Nevertheless, shareholders must note that courts in other states may not follow California’s courts’ logic. In VantagePoint v. Examen, the Delaware Supreme Court held that the internal affairs doctrine trumps §2115. VantagePoint v. Examen, Inc. (Del. 2005) 871 A. 2d 1108. The Supreme Court of Delaware held Delaware’s well-established choice of law rules mandated that Delaware corporation’s internal affairs, and in particular, the issue of whether a corporation’s preferred shareholder possessed the right, under the corporation’s certificate of designations, to class vote on a proposed merger, must be determined exclusively in accordance with Delaware law, as the state of incorporation, rather than under §2115; despite the claim that the action involved a quasi-California corporation, the Delaware court concluded that the legal issue involved the relationship between the Delaware corporation and its shareholders, and thus was controlled by the internal affairs doctrine.

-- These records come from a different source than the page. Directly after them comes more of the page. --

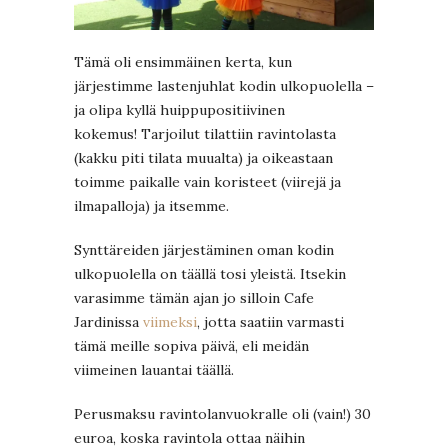
Tämä oli ensimmäinen kerta, kun
järjestimme lastenjuhlat kodin ulkopuolella –
ja olipa kyllä huippupositiivinen
kokemus! Tarjoilut tilattiin ravintolasta
(kakku piti tilata muualta) ja oikeastaan
toimme paikalle vain koristeet (viirejä ja
ilmapalloja) ja itsemme.
Synttäreiden järjestäminen oman kodin
ulkopuolella on täällä tosi yleistä. Itsekin
varasimme tämän ajan jo silloin Cafe
Jardinissa
viimeksi
, jotta saatiin varmasti
tämä meille sopiva päivä, eli meidän
viimeinen lauantai täällä.
Perusmaksu ravintolanvuokralle oli (vain!) 30
euroa, koska ravintola ottaa näihin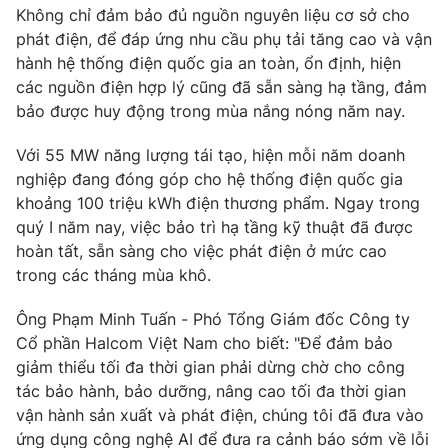
Không chỉ đảm bảo đủ nguồn nguyên liệu cơ sở cho
phát điện, để đáp ứng nhu cầu phụ tải tăng cao và vận
hành hệ thống điện quốc gia an toàn, ổn định, hiện
các nguồn điện hợp lý cũng đã sẵn sàng hạ tầng, đảm
bảo được huy động trong mùa nắng nóng năm nay.
Với 55 MW năng lượng tái tạo, hiện mỗi năm doanh
nghiệp đang đóng góp cho hệ thống điện quốc gia
khoảng 100 triệu kWh điện thương phẩm. Ngay trong
quý I năm nay, việc bảo trì hạ tầng kỹ thuật đã được
hoàn tất, sẵn sàng cho việc phát điện ở mức cao
trong các tháng mùa khô.
Ông Phạm Minh Tuấn - Phó Tổng Giám đốc Công ty
Cổ phần Halcom Việt Nam cho biết: "Để đảm bảo
giảm thiểu tối đa thời gian phải dừng chờ cho công
tác bảo hành, bảo dưỡng, nâng cao tối đa thời gian
vận hành sản xuất và phát điện, chúng tôi đã đưa vào
ứng dụng công nghệ AI để đưa ra cảnh báo sớm về lỗi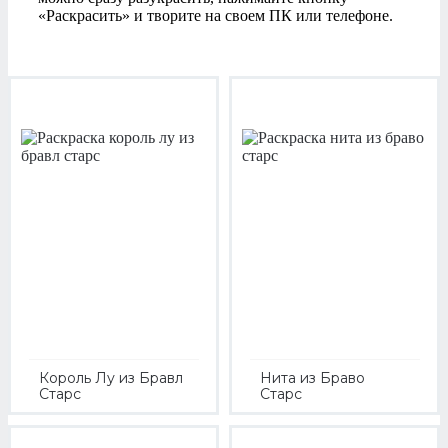
«Раскрасить» и творите на своем ПК или телефоне.
Король Лу из Бравл
Нита из Браво
Старс
Старс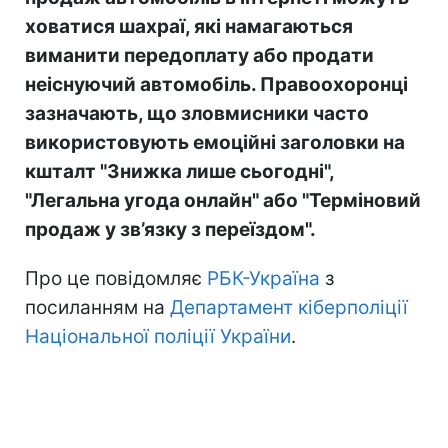
ховатися шахраї, які намагаються
виманити передоплату або продати
неіснуючий автомобіль. Правоохоронці
зазначають, що зловмисники часто
використовують емоційні заголовки на
кшталт "Знижка лише сьогодні",
"Легальна угода онлайн" або "Терміновий
продаж у зв’язку з переїздом".
Про це повідомляє
РБК-Україна
з
посиланням на
Департамент кіберполіції
Національної поліції України
.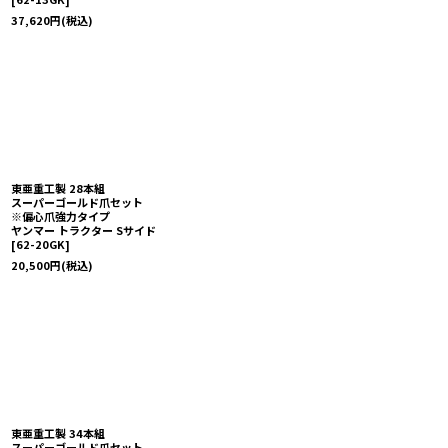
37,620
円
(税込)
東亜重工製 28本組
スーパーゴールド爪セット
※偏心爪強力タイプ
ヤンマー トラクター Sサイド
[
62-20GK
]
20,500
円
(税込)
東亜重工製 34本組
スーパーゴールド爪セット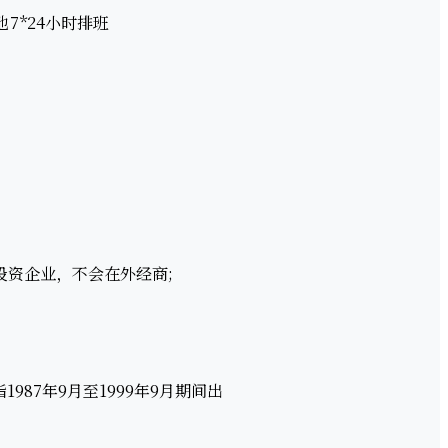
地
7*24小时排班
投资企业，不会在外经商;
987年9月至1999年9月期间出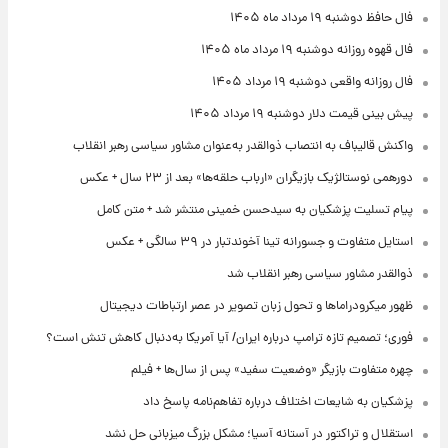
فال حافظ دوشنبه ۱۹ مرداد ماه ۱۴۰۵
فال قهوه روزانه دوشنبه ۱۹ مرداد ماه ۱۴۰۵
فال روزانه واقعی دوشنبه ۱۹ مرداد ۱۴۰۵
پیش‌ بینی قیمت دلار دوشنبه ۱۹ مرداد ۱۴۰۵
واکنش قالیباف به انتصاب ذوالقدر به‌عنوان مشاور سیاسی رهبر انقلاب
دورهمی نوستالژیک بازیگران «ارباب حلقه‌ها» بعد از ۲۳ سال + عکس
پیام تسلیت پزشکیان به سیدحسن خمینی منتشر شد + متن کامل
استایل متفاوت و جسورانه تینا آخوندتبار در ۳۹ سالگی + عکس
ذوالقدر مشاور سیاسی رهبر انقلاب شد
ظهور میکرودراماها و تحول زبان تصویر در عصر ارتباطات دیجیتال
فوری؛ تصمیم تازه ترامپ درباره ایران/ آیا آمریکا به‌دنبال کاهش تنش است؟
چهره متفاوت بازیگر «وضعیت سفید» پس از سال‌ها + فیلم
پزشکیان به شایعات اختلاف درباره تفاهم‌نامه پاسخ داد
استقلال و تراکتور در آستانه آسیا؛ مشکل بزرگ میزبانی حل نشد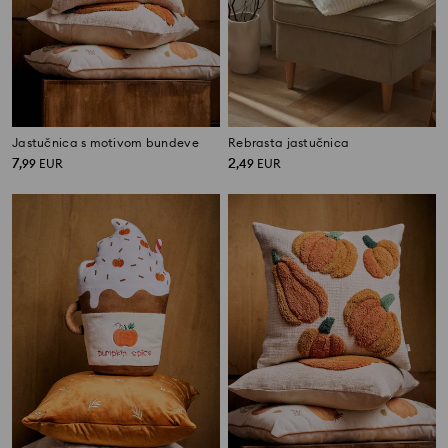
Jastučnica s motivom bundeve
Rebrasta jastučnica
7
2
,
99
EUR
,
49
EUR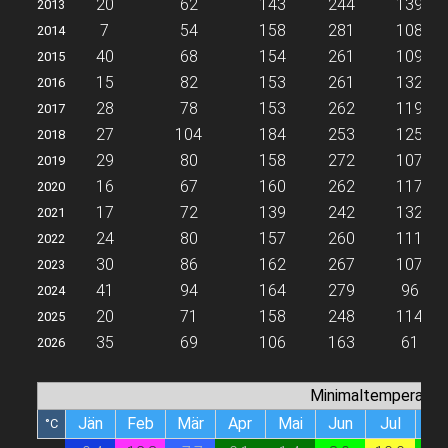
20
62
143
244
139
2013
7
54
158
281
108
2014
40
68
154
261
109
2015
15
82
153
261
132
2016
28
78
153
262
119
2017
27
104
184
253
125
2018
29
80
158
272
107
2019
16
67
160
262
117
2020
17
72
139
242
132
2021
24
80
157
260
111
2022
30
86
162
267
107
2023
41
94
164
279
96
2024
20
71
158
248
114
2025
35
69
106
163
61
2026
Minimaltemperatur
Jän
Feb
Mär
Apr
Mai
Jun
Jul
Au
°C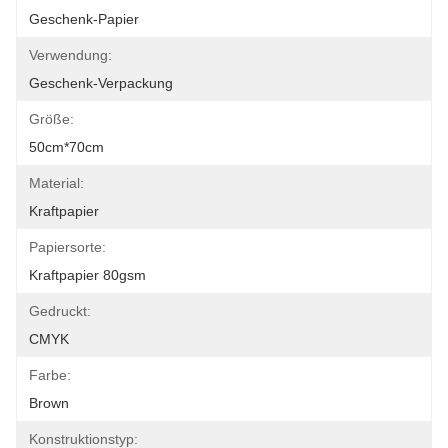
Geschenk-Papier
Verwendung:
Geschenk-Verpackung
Größe:
50cm*70cm
Material:
Kraftpapier
Papiersorte:
Kraftpapier 80gsm
Gedruckt:
CMYK
Farbe:
Brown
Konstruktionstyp: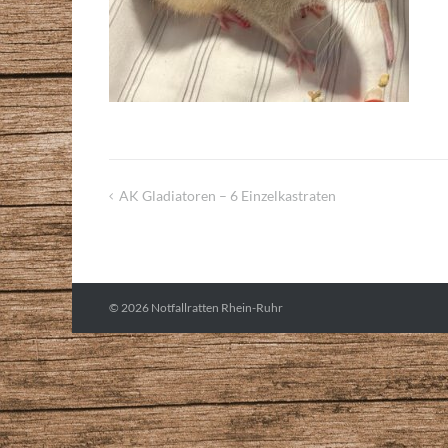
AK Gladiatoren – 6 Einzelkastraten
Beitragsnavigation
© 2026
Notfallratten Rhein-Ruhr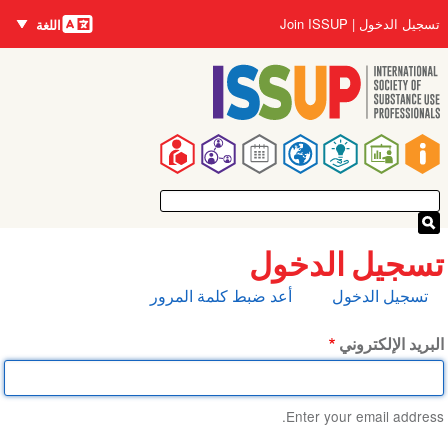
اللغات
تجاوز
User
تسجيل الدخول
Join ISSUP
اللغة
إلى
account
المحتوى
menu
الرئيسي
Main
navigation
تسجيل الدخول
التبويبات
تسجيل الدخول
أعد ضبط كلمة المرور
الأساسية
البريد الإلكتروني
Enter your email address.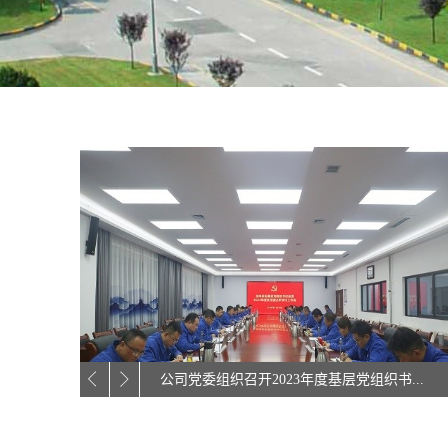
公司召开2024年第一次党委理论学习中心...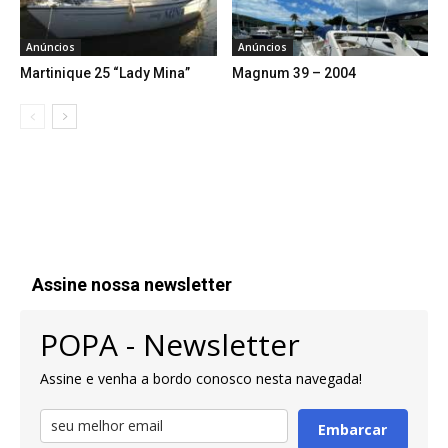
Anúncios
Anúncios
Martinique 25 “Lady Mina”
Magnum 39 – 2004
Assine nossa newsletter
POPA - Newsletter
Assine e venha a bordo conosco nesta navegada!
Embarcar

In late May 2012, for the first time, a California court acknowledged VantagePoint and signaled that it might not enforce all of §2115. In that case, the Second Appellate District of the California Court of Appeal, agreed that the voting rights of shareholders, just like the payment of dividends to shareholders and the procedural requirements of shareholder derivative suits, involve matters of internal corporate governance and thus, fall within a corporation’s internal affairs and the laws of the state of incorporation. See Lidow v. Superior Court (2012) 206 Cal. App. 4th 351, 363, 141 Cal. Rptr. 3d 729, 737, review denied (Aug. 15, 2012). However, since the court determined the case on factors deemed outside the scope of internal corporate governance, and therefore outside the purview of §2115, California courts continue to uphold the “pseudo-foreign corporation” statute against challenges.
California often goes further to protect minority shareholders with its laws than many other states. Through §2115 California tries to exert its public policies on corporations which establish a sufficient business “presence” in California even if the corporation has attempted to avoid California law by incorporating elsewhere. Minority shareholders can use §2115 as a tool to protect their rights if they know the requirements and limitation of §2115.